Surprisingly, Rebel's piece Le Cahos sounded very contemporary although it was written more than 300 years ago. According to the programme notes,  it was supposed to depict the "confusion which reigned among the Elements before the moment, when subject to immutable laws, they assume their prescribed places within the natural order". Can you imagine that this piece was written by a 71-year-old French pensioner? It appears to me that it depicts quite well not only the state of the universe before the creation of order, it empresses equally well the current political situation in Britain and the in many other places in the world today where we have an accelerating resurgence of religious fundamentalism of every kind.




Bach's Keyboard Concerto No. 5 in F minor is a favourite of Bach lovers with the  usual counterpoints and displaying Bach's restrained joy playing around with scales, rising and dropping according to certain predictable patterns with occasional surprises.




There's a strange sense of ethereality in Pärt's piece, with the percussions hinting at a certain kind of fateful and unalterable rhythm of another world which contrasts quietly with the freedom and leisurely sound of the strings in this piece, a piece which plunges one into a contemplative mood, as if one is seeing something unusual in a darkened and deserted chapel hidden amongst the woods and ruins in the middle of nowhere.




According to the Wikipedia, a Chaconne, which originated in Spain. was considered by some musical theorists as "a set of variations on a harmonic progression, as opposed to a set of variations on a melodic bass pattern" but in practice is not so very different from a passaglia. Whatever the proper description should be, for me, Purcell's Chaconne in G minor is just another pleasant piece from an era of balance, order and harmony to which we can no longer return except in our imagination. 

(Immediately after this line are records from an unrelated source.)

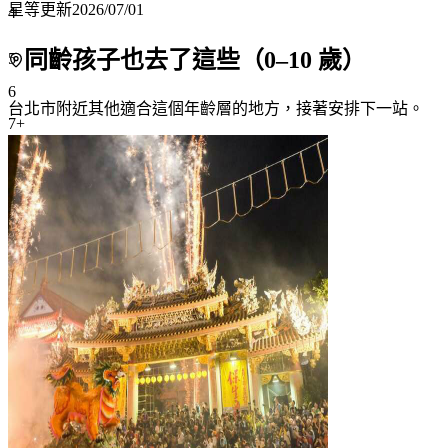
星等更新
2026/07/01
4
同齡孩子也去了這些（
0
–
10
歲）
5
6
台北市附近
其他適合這個年齡層的地方，接著安排下一站。
7+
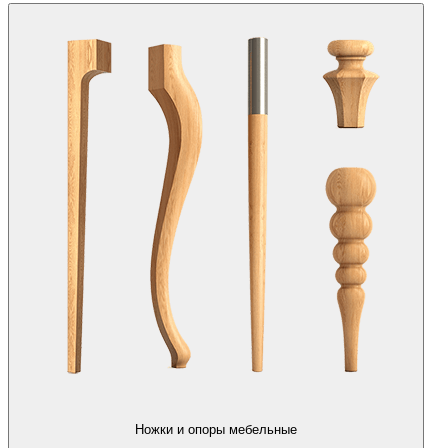
Ножки и опоры мебельные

Then it was time for another young violinist to showcase her skill. Caroline Goulding's Ligeti's Violin Concerto show no surprises; another one of those rising young stars doing her best to develop her own style. The concerto, written in 1990, does not belong to the traditional violin concerto the normal concerto goer is familiar with. It plays around with the unusual rhythm and the concept of "harmony" and "disharmony" or "noise", with dissonances, contrasts, difference instead of identity and for that reason creates tensions and unaccustomed musical effects. It may not be everyone's cup of tea. Certainly two of my usual concert buddies complained about it. I don't blame them. It doesn't conform to their notion of what constitutes music. But different times, different sentiments and different modes of expressions.

The last piece of the evening is another experimental piece: Webern's re-arrangement of Bach's called "Ricercar à 6 "  but compared to the previous piece was certainly much less "radical" and more in line with traditional ways of composition: it has certainly not rejected harmony and innovates by adding different musical instruments and rhythm to enrich the sound I came away with mixed feelings. It has certainly made me reflect on what exactly we expect from our serious music.